An educational session on diabetes was held this week in a bid to help people better understand the illness, its symptoms and causes.
Diabetes Specialist Nurse Practitioners Julie Parker and Susan Edwards held a two-day course aimed at educating patients about diabetes.
The course was held on World Diabetes Day yesterday with some 10% of the local population diagnosed with diabetes.
The local statistic tops that of the UK and despite bad diet being an cause of diabetes other causes can be age and genetics. This means that some people are more prone to develop diabetes if their family members, in particular their parents have diabetes.
“The session is to help people understand their diabetes and manage it themselves,” Ms Parker said.
Ms Edwards added: “These sessions can also allay myths some patients may have of their diabetes and put them right on track.”
One of the patients benefitting from this session was Andrew Adams who was diagnosed with diabetes 10 years ago and had recently moved to Gibraltar.
Mr Adams said the course was helping him learn more about his condition.
“If we can get to people early we can prevent them from having further complications with their diabetes,” Ms Edwards said.
“If we give them the tools then we empower them to be able to control their diabetes.”
Ms Parker and Ms Edwards added they want to dispel the “blame culture” with diabetes.
They described how people with diabetes tend of blame themselves or others blame them for their bad diet.
“Many people think they’ve got diabetes because they have been eating too many chocolates when actually when they come to this session and learn about all the causes of diabetes they see there are some factors that they cannot modify,” Ms Edwards said.

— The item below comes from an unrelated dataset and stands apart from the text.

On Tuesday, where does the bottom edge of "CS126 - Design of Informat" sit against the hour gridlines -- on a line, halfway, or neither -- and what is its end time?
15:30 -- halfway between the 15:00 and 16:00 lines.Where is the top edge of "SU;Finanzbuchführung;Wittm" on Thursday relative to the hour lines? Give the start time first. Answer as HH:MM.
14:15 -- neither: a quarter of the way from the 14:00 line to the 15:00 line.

These factors are age, family history and ethnicity.
“Moroccan people tend to have diabetes at a much younger age,” Ms Parker said.

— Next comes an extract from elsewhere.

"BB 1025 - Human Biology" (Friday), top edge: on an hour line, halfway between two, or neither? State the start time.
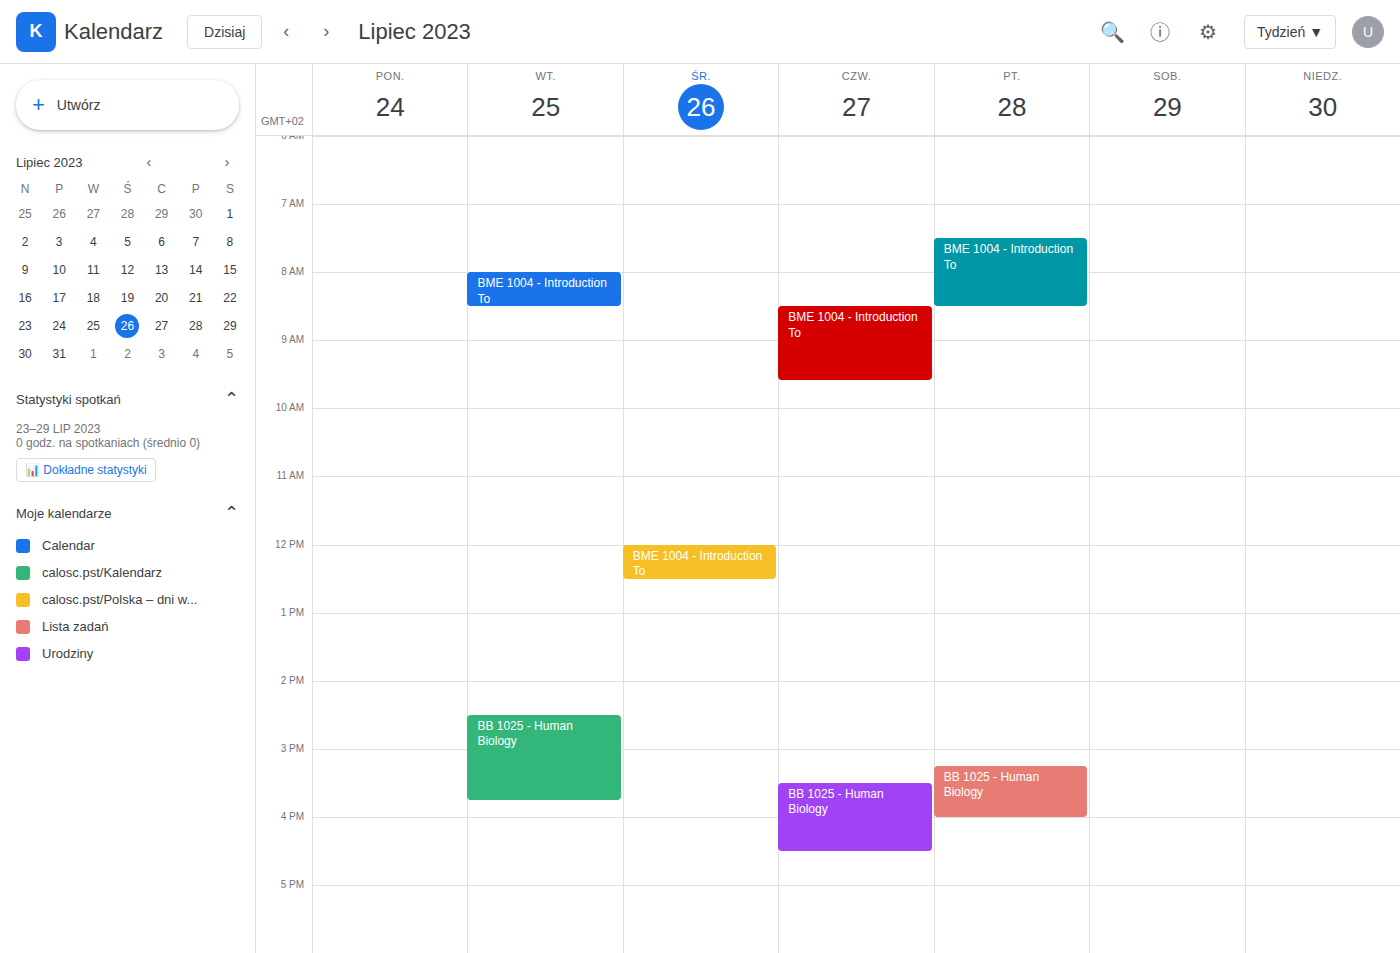
3:15 PM -- neither: a quarter of the way from the 3 PM line to the 4 PM line.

“For Caucasians they are more likely to get diabetes at age 40 or above. For Moroccan people may are diagnosed at age 25 and above, and they are slim.”
“It’s a genetic predisposition that people from Asia, India, China and people from North Africa have.”
When one parent has diabetes, their offspring has a 35% chance of developing diabetes, Ms Edwards added.
But when both parents have diabetes the likelihood of developing it increases to 80%.
“We have identified families where all of the brothers and sisters have diabetes,” Ms Edwards said.